-- Data records follows --

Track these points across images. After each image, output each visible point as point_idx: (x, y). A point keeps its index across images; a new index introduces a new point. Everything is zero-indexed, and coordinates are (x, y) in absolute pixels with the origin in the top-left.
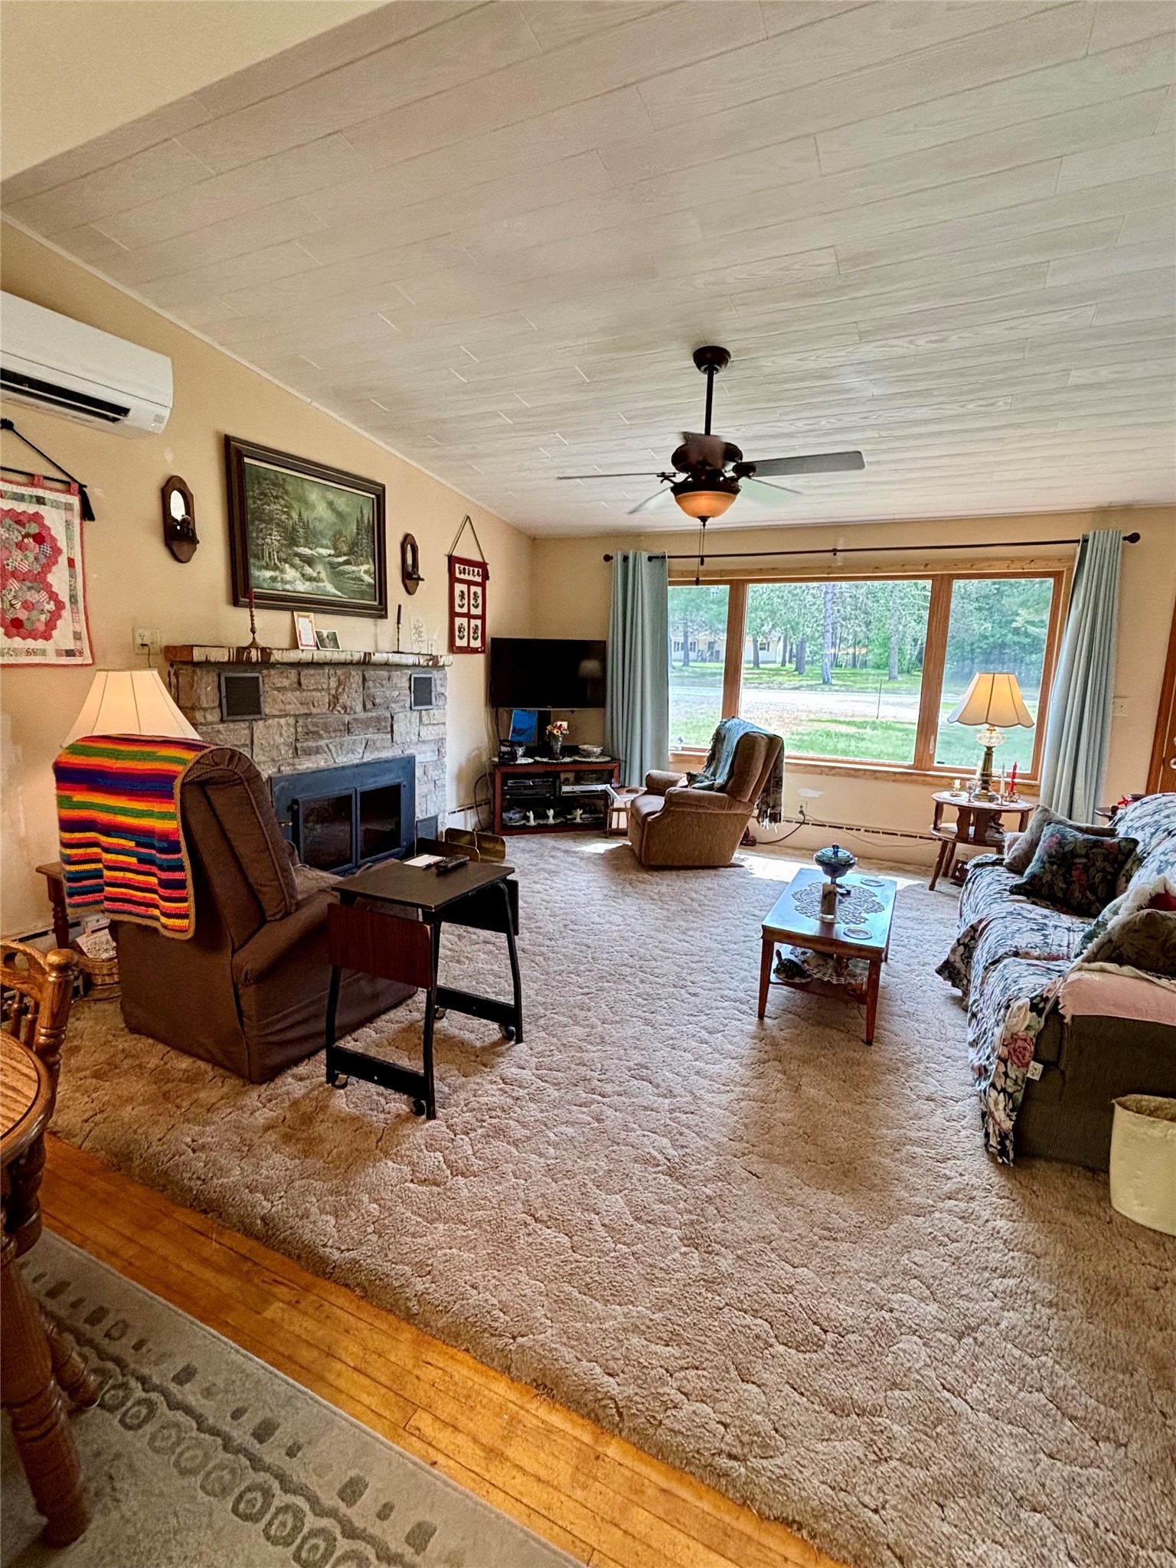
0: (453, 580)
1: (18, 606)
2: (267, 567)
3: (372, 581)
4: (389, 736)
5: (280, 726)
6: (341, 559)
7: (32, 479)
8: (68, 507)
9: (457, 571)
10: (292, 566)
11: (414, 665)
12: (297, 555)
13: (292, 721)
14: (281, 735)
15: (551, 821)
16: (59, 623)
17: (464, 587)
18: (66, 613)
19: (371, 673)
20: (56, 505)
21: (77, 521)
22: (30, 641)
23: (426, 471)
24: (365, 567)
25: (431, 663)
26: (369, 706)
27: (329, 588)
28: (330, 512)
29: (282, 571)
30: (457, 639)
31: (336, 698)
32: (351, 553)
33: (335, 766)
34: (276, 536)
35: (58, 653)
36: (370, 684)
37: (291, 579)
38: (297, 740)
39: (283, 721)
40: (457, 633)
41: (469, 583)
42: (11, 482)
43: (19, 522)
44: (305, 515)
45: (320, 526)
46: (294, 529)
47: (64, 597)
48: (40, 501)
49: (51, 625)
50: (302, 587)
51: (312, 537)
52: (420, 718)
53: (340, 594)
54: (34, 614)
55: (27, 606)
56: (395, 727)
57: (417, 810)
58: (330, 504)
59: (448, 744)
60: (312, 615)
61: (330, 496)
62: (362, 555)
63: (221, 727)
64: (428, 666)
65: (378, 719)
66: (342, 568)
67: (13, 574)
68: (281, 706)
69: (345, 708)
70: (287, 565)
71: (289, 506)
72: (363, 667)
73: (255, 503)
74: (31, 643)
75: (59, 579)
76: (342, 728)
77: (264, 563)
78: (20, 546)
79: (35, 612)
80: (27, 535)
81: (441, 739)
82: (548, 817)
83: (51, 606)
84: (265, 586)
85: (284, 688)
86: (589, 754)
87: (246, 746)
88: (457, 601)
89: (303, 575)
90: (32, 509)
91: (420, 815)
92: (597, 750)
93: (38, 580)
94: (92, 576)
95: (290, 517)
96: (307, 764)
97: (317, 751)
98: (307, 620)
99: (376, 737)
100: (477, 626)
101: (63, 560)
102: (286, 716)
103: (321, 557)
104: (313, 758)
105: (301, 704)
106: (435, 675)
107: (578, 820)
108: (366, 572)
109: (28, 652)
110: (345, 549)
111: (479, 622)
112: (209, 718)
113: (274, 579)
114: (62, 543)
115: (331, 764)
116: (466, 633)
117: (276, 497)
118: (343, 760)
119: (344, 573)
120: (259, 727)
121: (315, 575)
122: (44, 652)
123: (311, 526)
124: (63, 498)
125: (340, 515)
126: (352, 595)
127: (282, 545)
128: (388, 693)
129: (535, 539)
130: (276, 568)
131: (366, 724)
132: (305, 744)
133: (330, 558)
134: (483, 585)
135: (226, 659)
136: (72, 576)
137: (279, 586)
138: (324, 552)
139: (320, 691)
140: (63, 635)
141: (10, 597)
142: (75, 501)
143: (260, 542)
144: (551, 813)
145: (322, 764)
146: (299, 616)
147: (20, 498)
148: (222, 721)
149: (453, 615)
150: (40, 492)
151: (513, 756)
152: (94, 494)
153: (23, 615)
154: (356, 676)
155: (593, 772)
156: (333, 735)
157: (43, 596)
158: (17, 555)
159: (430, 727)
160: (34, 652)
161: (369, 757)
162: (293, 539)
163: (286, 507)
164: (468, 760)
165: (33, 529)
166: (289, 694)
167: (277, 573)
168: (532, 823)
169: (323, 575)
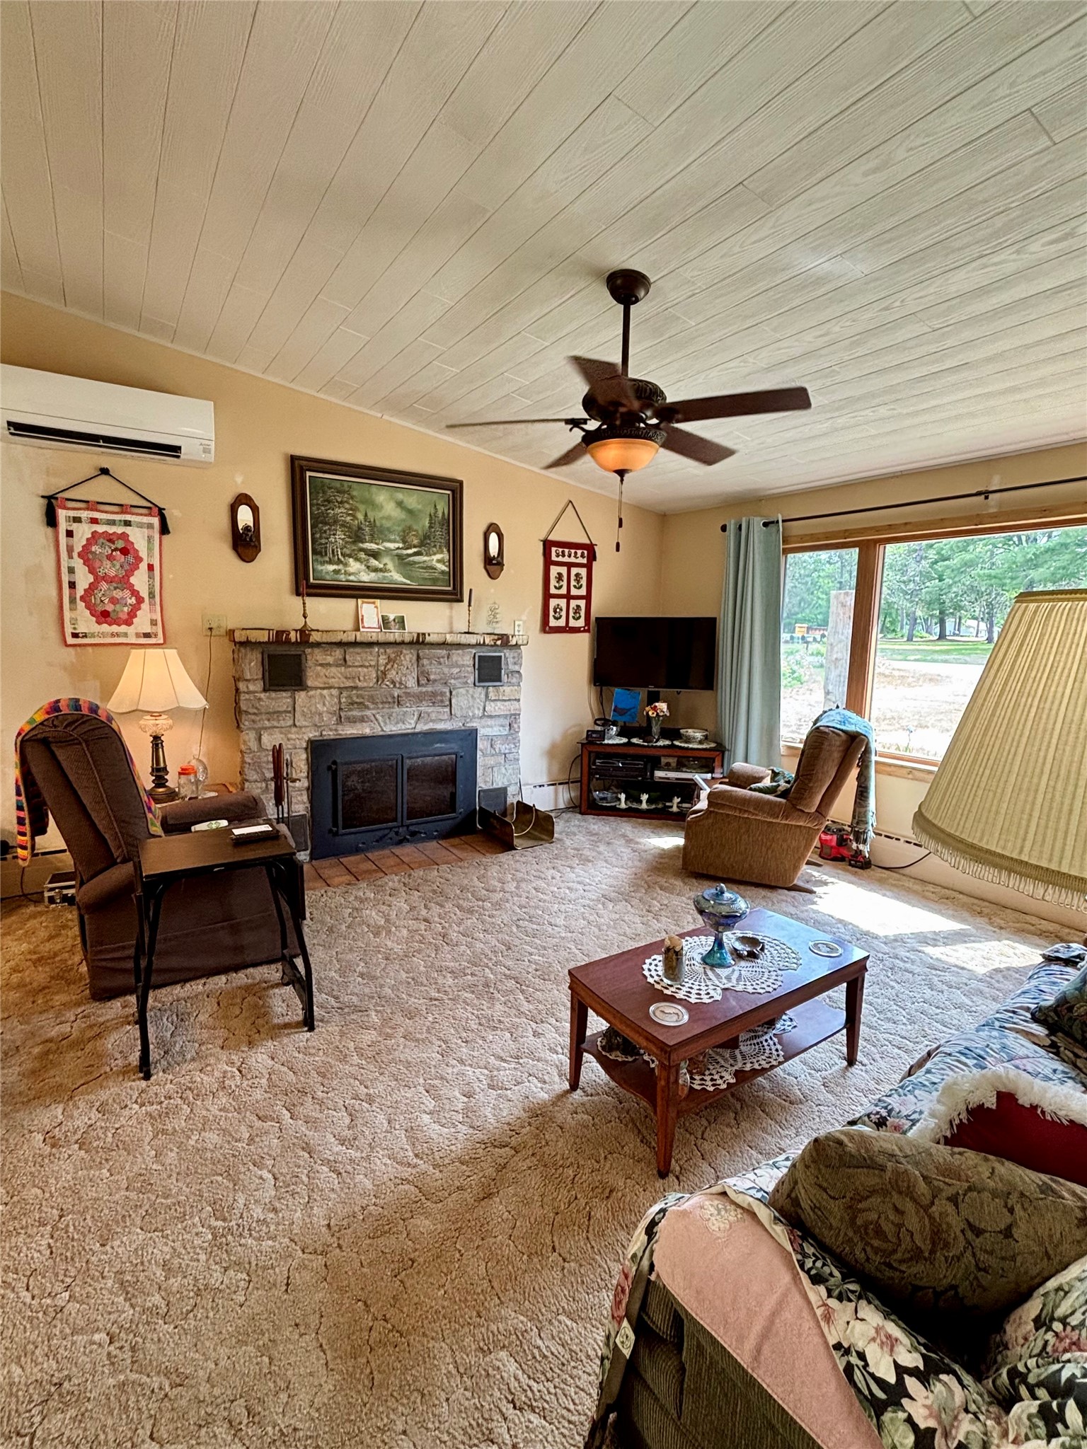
0: (548, 562)
1: (106, 601)
2: (330, 562)
3: (447, 569)
4: (447, 710)
5: (323, 696)
6: (410, 551)
7: (123, 508)
8: (150, 526)
9: (553, 554)
10: (357, 559)
11: (478, 645)
12: (362, 550)
13: (335, 692)
14: (324, 704)
15: (644, 806)
16: (138, 613)
17: (564, 570)
18: (145, 606)
19: (425, 652)
20: (140, 525)
21: (157, 536)
22: (115, 626)
23: (513, 462)
24: (439, 556)
25: (499, 642)
26: (423, 681)
27: (397, 577)
28: (399, 510)
29: (346, 565)
30: (551, 619)
31: (384, 673)
32: (422, 544)
33: (381, 733)
34: (340, 535)
35: (138, 635)
36: (425, 662)
37: (357, 572)
38: (340, 709)
39: (325, 692)
40: (552, 613)
41: (570, 566)
42: (106, 512)
43: (111, 541)
44: (371, 515)
45: (387, 524)
46: (360, 528)
47: (144, 594)
48: (127, 523)
49: (132, 615)
50: (366, 577)
51: (378, 532)
52: (487, 696)
53: (408, 582)
54: (118, 607)
55: (114, 601)
56: (453, 701)
57: (479, 780)
58: (400, 504)
59: (522, 718)
60: (378, 601)
61: (400, 496)
62: (435, 546)
63: (262, 695)
64: (495, 645)
65: (434, 694)
66: (411, 559)
67: (103, 578)
68: (325, 680)
69: (393, 682)
70: (351, 560)
71: (355, 509)
72: (418, 647)
73: (318, 509)
74: (115, 628)
75: (139, 580)
76: (390, 700)
77: (327, 559)
78: (110, 557)
79: (118, 606)
80: (116, 549)
81: (515, 714)
82: (641, 802)
83: (133, 600)
84: (328, 577)
85: (329, 665)
86: (688, 740)
87: (289, 712)
88: (553, 582)
89: (368, 567)
90: (120, 530)
91: (482, 784)
92: (699, 735)
93: (123, 581)
94: (168, 576)
95: (355, 517)
96: (350, 731)
97: (362, 720)
98: (373, 606)
99: (430, 709)
100: (578, 607)
101: (143, 566)
102: (330, 688)
103: (388, 550)
104: (359, 725)
105: (346, 678)
106: (507, 655)
107: (675, 809)
108: (439, 561)
109: (113, 635)
110: (416, 542)
111: (582, 603)
112: (252, 688)
113: (337, 572)
114: (143, 553)
115: (378, 731)
116: (564, 613)
117: (341, 502)
118: (391, 728)
119: (415, 563)
120: (301, 696)
121: (381, 566)
122: (126, 635)
123: (378, 523)
124: (146, 520)
125: (410, 512)
126: (422, 583)
127: (347, 542)
128: (446, 670)
129: (665, 515)
130: (339, 562)
131: (419, 698)
132: (350, 713)
133: (399, 551)
134: (589, 567)
135: (266, 639)
136: (151, 577)
137: (342, 577)
138: (392, 546)
139: (367, 667)
140: (142, 622)
141: (100, 595)
142: (156, 521)
143: (323, 541)
144: (645, 797)
145: (367, 731)
146: (363, 602)
147: (112, 523)
148: (265, 690)
149: (547, 596)
150: (128, 517)
151: (602, 735)
152: (172, 515)
153: (110, 608)
154: (408, 656)
155: (695, 758)
156: (381, 706)
157: (127, 593)
158: (107, 564)
159: (499, 703)
160: (118, 635)
161: (421, 727)
162: (357, 536)
163: (351, 509)
164: (565, 736)
165: (120, 544)
166: (333, 669)
167: (340, 567)
168: (623, 806)
169: (390, 566)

-- Data records concluded --

→ **What needs to be done**: Put every one of the lines above into a Markdown table with the columns "Row" and "Line", numbering the rows and skipping blank lines. Leave the pictures out of the table.

→ **Answer space**:
| Row | Line |
|---|---|
| 1 | Track these points across images. After each image, output each visible point as point_idx: (x, y). A point keeps its index across images; a new index introduces a new point. Everything is zero-indexed, and coordinates are (x, y) in absolute pixels with the origin in the top-left. |
| 2 | 0: (453, 580) |
| 3 | 1: (18, 606) |
| 4 | 2: (267, 567) |
| 5 | 3: (372, 581) |
| 6 | 4: (389, 736) |
| 7 | 5: (280, 726) |
| 8 | 6: (341, 559) |
| 9 | 7: (32, 479) |
| 10 | 8: (68, 507) |
| 11 | 9: (457, 571) |
| 12 | 10: (292, 566) |
| 13 | 11: (414, 665) |
| 14 | 12: (297, 555) |
| 15 | 13: (292, 721) |
| 16 | 14: (281, 735) |
| 17 | 15: (551, 821) |
| 18 | 16: (59, 623) |
| 19 | 17: (464, 587) |
| 20 | 18: (66, 613) |
| 21 | 19: (371, 673) |
| 22 | 20: (56, 505) |
| 23 | 21: (77, 521) |
| 24 | 22: (30, 641) |
| 25 | 23: (426, 471) |
| 26 | 24: (365, 567) |
| 27 | 25: (431, 663) |
| 28 | 26: (369, 706) |
| 29 | 27: (329, 588) |
| 30 | 28: (330, 512) |
| 31 | 29: (282, 571) |
| 32 | 30: (457, 639) |
| 33 | 31: (336, 698) |
| 34 | 32: (351, 553) |
| 35 | 33: (335, 766) |
| 36 | 34: (276, 536) |
| 37 | 35: (58, 653) |
| 38 | 36: (370, 684) |
| 39 | 37: (291, 579) |
| 40 | 38: (297, 740) |
| 41 | 39: (283, 721) |
| 42 | 40: (457, 633) |
| 43 | 41: (469, 583) |
| 44 | 42: (11, 482) |
| 45 | 43: (19, 522) |
| 46 | 44: (305, 515) |
| 47 | 45: (320, 526) |
| 48 | 46: (294, 529) |
| 49 | 47: (64, 597) |
| 50 | 48: (40, 501) |
| 51 | 49: (51, 625) |
| 52 | 50: (302, 587) |
| 53 | 51: (312, 537) |
| 54 | 52: (420, 718) |
| 55 | 53: (340, 594) |
| 56 | 54: (34, 614) |
| 57 | 55: (27, 606) |
| 58 | 56: (395, 727) |
| 59 | 57: (417, 810) |
| 60 | 58: (330, 504) |
| 61 | 59: (448, 744) |
| 62 | 60: (312, 615) |
| 63 | 61: (330, 496) |
| 64 | 62: (362, 555) |
| 65 | 63: (221, 727) |
| 66 | 64: (428, 666) |
| 67 | 65: (378, 719) |
| 68 | 66: (342, 568) |
| 69 | 67: (13, 574) |
| 70 | 68: (281, 706) |
| 71 | 69: (345, 708) |
| 72 | 70: (287, 565) |
| 73 | 71: (289, 506) |
| 74 | 72: (363, 667) |
| 75 | 73: (255, 503) |
| 76 | 74: (31, 643) |
| 77 | 75: (59, 579) |
| 78 | 76: (342, 728) |
| 79 | 77: (264, 563) |
| 80 | 78: (20, 546) |
| 81 | 79: (35, 612) |
| 82 | 80: (27, 535) |
| 83 | 81: (441, 739) |
| 84 | 82: (548, 817) |
| 85 | 83: (51, 606) |
| 86 | 84: (265, 586) |
| 87 | 85: (284, 688) |
| 88 | 86: (589, 754) |
| 89 | 87: (246, 746) |
| 90 | 88: (457, 601) |
| 91 | 89: (303, 575) |
| 92 | 90: (32, 509) |
| 93 | 91: (420, 815) |
| 94 | 92: (597, 750) |
| 95 | 93: (38, 580) |
| 96 | 94: (92, 576) |
| 97 | 95: (290, 517) |
| 98 | 96: (307, 764) |
| 99 | 97: (317, 751) |
| 100 | 98: (307, 620) |
| 101 | 99: (376, 737) |
| 102 | 100: (477, 626) |
| 103 | 101: (63, 560) |
| 104 | 102: (286, 716) |
| 105 | 103: (321, 557) |
| 106 | 104: (313, 758) |
| 107 | 105: (301, 704) |
| 108 | 106: (435, 675) |
| 109 | 107: (578, 820) |
| 110 | 108: (366, 572) |
| 111 | 109: (28, 652) |
| 112 | 110: (345, 549) |
| 113 | 111: (479, 622) |
| 114 | 112: (209, 718) |
| 115 | 113: (274, 579) |
| 116 | 114: (62, 543) |
| 117 | 115: (331, 764) |
| 118 | 116: (466, 633) |
| 119 | 117: (276, 497) |
| 120 | 118: (343, 760) |
| 121 | 119: (344, 573) |
| 122 | 120: (259, 727) |
| 123 | 121: (315, 575) |
| 124 | 122: (44, 652) |
| 125 | 123: (311, 526) |
| 126 | 124: (63, 498) |
| 127 | 125: (340, 515) |
| 128 | 126: (352, 595) |
| 129 | 127: (282, 545) |
| 130 | 128: (388, 693) |
| 131 | 129: (535, 539) |
| 132 | 130: (276, 568) |
| 133 | 131: (366, 724) |
| 134 | 132: (305, 744) |
| 135 | 133: (330, 558) |
| 136 | 134: (483, 585) |
| 137 | 135: (226, 659) |
| 138 | 136: (72, 576) |
| 139 | 137: (279, 586) |
| 140 | 138: (324, 552) |
| 141 | 139: (320, 691) |
| 142 | 140: (63, 635) |
| 143 | 141: (10, 597) |
| 144 | 142: (75, 501) |
| 145 | 143: (260, 542) |
| 146 | 144: (551, 813) |
| 147 | 145: (322, 764) |
| 148 | 146: (299, 616) |
| 149 | 147: (20, 498) |
| 150 | 148: (222, 721) |
| 151 | 149: (453, 615) |
| 152 | 150: (40, 492) |
| 153 | 151: (513, 756) |
| 154 | 152: (94, 494) |
| 155 | 153: (23, 615) |
| 156 | 154: (356, 676) |
| 157 | 155: (593, 772) |
| 158 | 156: (333, 735) |
| 159 | 157: (43, 596) |
| 160 | 158: (17, 555) |
| 161 | 159: (430, 727) |
| 162 | 160: (34, 652) |
| 163 | 161: (369, 757) |
| 164 | 162: (293, 539) |
| 165 | 163: (286, 507) |
| 166 | 164: (468, 760) |
| 167 | 165: (33, 529) |
| 168 | 166: (289, 694) |
| 169 | 167: (277, 573) |
| 170 | 168: (532, 823) |
| 171 | 169: (323, 575) |
| 172 | 0: (548, 562) |
| 173 | 1: (106, 601) |
| 174 | 2: (330, 562) |
| 175 | 3: (447, 569) |
| 176 | 4: (447, 710) |
| 177 | 5: (323, 696) |
| 178 | 6: (410, 551) |
| 179 | 7: (123, 508) |
| 180 | 8: (150, 526) |
| 181 | 9: (553, 554) |
| 182 | 10: (357, 559) |
| 183 | 11: (478, 645) |
| 184 | 12: (362, 550) |
| 185 | 13: (335, 692) |
| 186 | 14: (324, 704) |
| 187 | 15: (644, 806) |
| 188 | 16: (138, 613) |
| 189 | 17: (564, 570) |
| 190 | 18: (145, 606) |
| 191 | 19: (425, 652) |
| 192 | 20: (140, 525) |
| 193 | 21: (157, 536) |
| 194 | 22: (115, 626) |
| 195 | 23: (513, 462) |
| 196 | 24: (439, 556) |
| 197 | 25: (499, 642) |
| 198 | 26: (423, 681) |
| 199 | 27: (397, 577) |
| 200 | 28: (399, 510) |
| 201 | 29: (346, 565) |
| 202 | 30: (551, 619) |
| 203 | 31: (384, 673) |
| 204 | 32: (422, 544) |
| 205 | 33: (381, 733) |
| 206 | 34: (340, 535) |
| 207 | 35: (138, 635) |
| 208 | 36: (425, 662) |
| 209 | 37: (357, 572) |
| 210 | 38: (340, 709) |
| 211 | 39: (325, 692) |
| 212 | 40: (552, 613) |
| 213 | 41: (570, 566) |
| 214 | 42: (106, 512) |
| 215 | 43: (111, 541) |
| 216 | 44: (371, 515) |
| 217 | 45: (387, 524) |
| 218 | 46: (360, 528) |
| 219 | 47: (144, 594) |
| 220 | 48: (127, 523) |
| 221 | 49: (132, 615) |
| 222 | 50: (366, 577) |
| 223 | 51: (378, 532) |
| 224 | 52: (487, 696) |
| 225 | 53: (408, 582) |
| 226 | 54: (118, 607) |
| 227 | 55: (114, 601) |
| 228 | 56: (453, 701) |
| 229 | 57: (479, 780) |
| 230 | 58: (400, 504) |
| 231 | 59: (522, 718) |
| 232 | 60: (378, 601) |
| 233 | 61: (400, 496) |
| 234 | 62: (435, 546) |
| 235 | 63: (262, 695) |
| 236 | 64: (495, 645) |
| 237 | 65: (434, 694) |
| 238 | 66: (411, 559) |
| 239 | 67: (103, 578) |
| 240 | 68: (325, 680) |
| 241 | 69: (393, 682) |
| 242 | 70: (351, 560) |
| 243 | 71: (355, 509) |
| 244 | 72: (418, 647) |
| 245 | 73: (318, 509) |
| 246 | 74: (115, 628) |
| 247 | 75: (139, 580) |
| 248 | 76: (390, 700) |
| 249 | 77: (327, 559) |
| 250 | 78: (110, 557) |
| 251 | 79: (118, 606) |
| 252 | 80: (116, 549) |
| 253 | 81: (515, 714) |
| 254 | 82: (641, 802) |
| 255 | 83: (133, 600) |
| 256 | 84: (328, 577) |
| 257 | 85: (329, 665) |
| 258 | 86: (688, 740) |
| 259 | 87: (289, 712) |
| 260 | 88: (553, 582) |
| 261 | 89: (368, 567) |
| 262 | 90: (120, 530) |
| 263 | 91: (482, 784) |
| 264 | 92: (699, 735) |
| 265 | 93: (123, 581) |
| 266 | 94: (168, 576) |
| 267 | 95: (355, 517) |
| 268 | 96: (350, 731) |
| 269 | 97: (362, 720) |
| 270 | 98: (373, 606) |
| 271 | 99: (430, 709) |
| 272 | 100: (578, 607) |
| 273 | 101: (143, 566) |
| 274 | 102: (330, 688) |
| 275 | 103: (388, 550) |
| 276 | 104: (359, 725) |
| 277 | 105: (346, 678) |
| 278 | 106: (507, 655) |
| 279 | 107: (675, 809) |
| 280 | 108: (439, 561) |
| 281 | 109: (113, 635) |
| 282 | 110: (416, 542) |
| 283 | 111: (582, 603) |
| 284 | 112: (252, 688) |
| 285 | 113: (337, 572) |
| 286 | 114: (143, 553) |
| 287 | 115: (378, 731) |
| 288 | 116: (564, 613) |
| 289 | 117: (341, 502) |
| 290 | 118: (391, 728) |
| 291 | 119: (415, 563) |
| 292 | 120: (301, 696) |
| 293 | 121: (381, 566) |
| 294 | 122: (126, 635) |
| 295 | 123: (378, 523) |
| 296 | 124: (146, 520) |
| 297 | 125: (410, 512) |
| 298 | 126: (422, 583) |
| 299 | 127: (347, 542) |
| 300 | 128: (446, 670) |
| 301 | 129: (665, 515) |
| 302 | 130: (339, 562) |
| 303 | 131: (419, 698) |
| 304 | 132: (350, 713) |
| 305 | 133: (399, 551) |
| 306 | 134: (589, 567) |
| 307 | 135: (266, 639) |
| 308 | 136: (151, 577) |
| 309 | 137: (342, 577) |
| 310 | 138: (392, 546) |
| 311 | 139: (367, 667) |
| 312 | 140: (142, 622) |
| 313 | 141: (100, 595) |
| 314 | 142: (156, 521) |
| 315 | 143: (323, 541) |
| 316 | 144: (645, 797) |
| 317 | 145: (367, 731) |
| 318 | 146: (363, 602) |
| 319 | 147: (112, 523) |
| 320 | 148: (265, 690) |
| 321 | 149: (547, 596) |
| 322 | 150: (128, 517) |
| 323 | 151: (602, 735) |
| 324 | 152: (172, 515) |
| 325 | 153: (110, 608) |
| 326 | 154: (408, 656) |
| 327 | 155: (695, 758) |
| 328 | 156: (381, 706) |
| 329 | 157: (127, 593) |
| 330 | 158: (107, 564) |
| 331 | 159: (499, 703) |
| 332 | 160: (118, 635) |
| 333 | 161: (421, 727) |
| 334 | 162: (357, 536) |
| 335 | 163: (351, 509) |
| 336 | 164: (565, 736) |
| 337 | 165: (120, 544) |
| 338 | 166: (333, 669) |
| 339 | 167: (340, 567) |
| 340 | 168: (623, 806) |
| 341 | 169: (390, 566) |